Data to use
****************

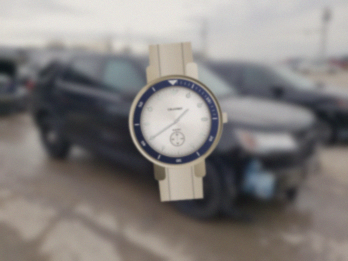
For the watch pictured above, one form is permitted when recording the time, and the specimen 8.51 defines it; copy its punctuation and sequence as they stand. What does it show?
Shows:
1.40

****************

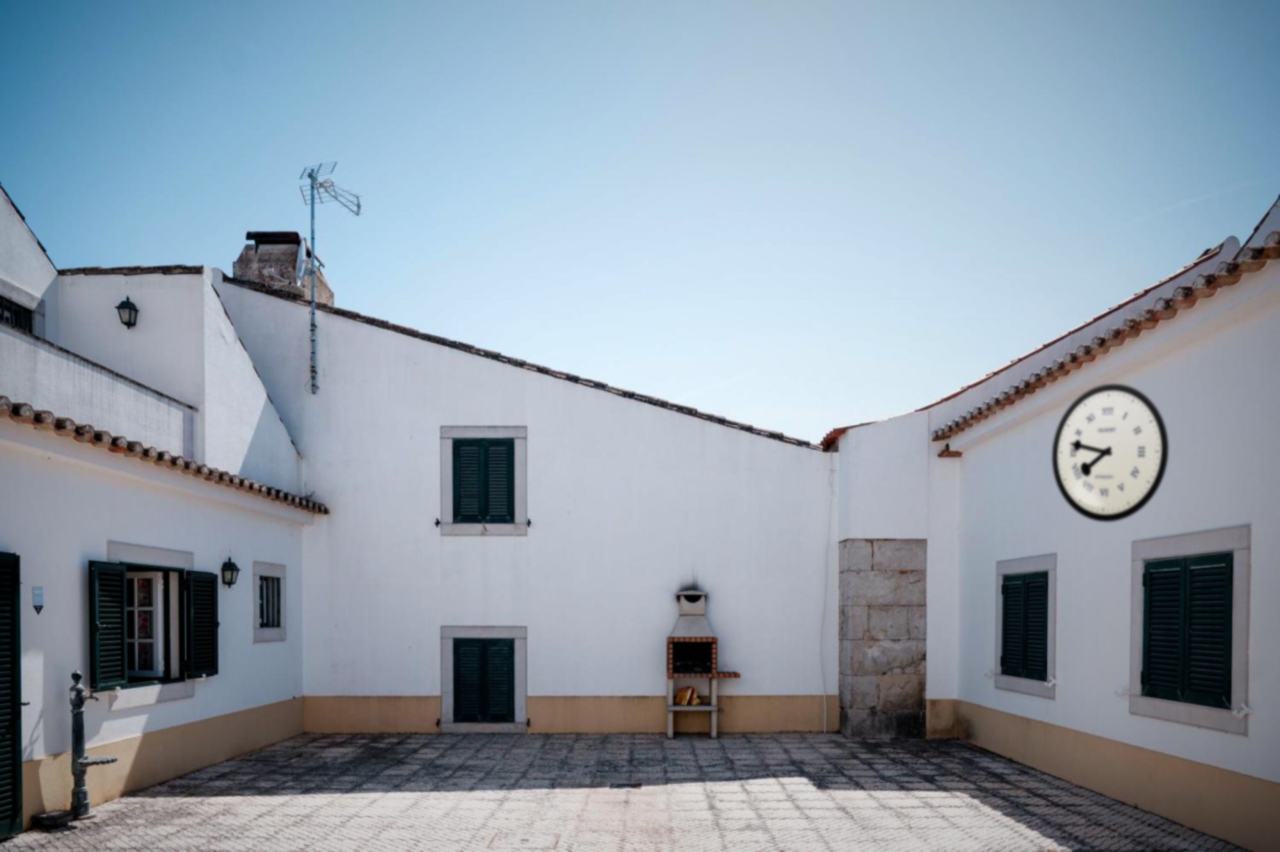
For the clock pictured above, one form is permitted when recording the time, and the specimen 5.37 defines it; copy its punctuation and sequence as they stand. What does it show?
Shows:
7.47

****************

Direction
List each line in the listing above that contains the word "stand".

Task solution
For the watch pictured above, one form is permitted when recording the time, and the specimen 8.51 defines it; copy its punctuation and sequence as they stand. What does it show?
For the clock pictured above, one form is permitted when recording the time, and the specimen 5.37 defines it; copy its punctuation and sequence as they stand. What does it show?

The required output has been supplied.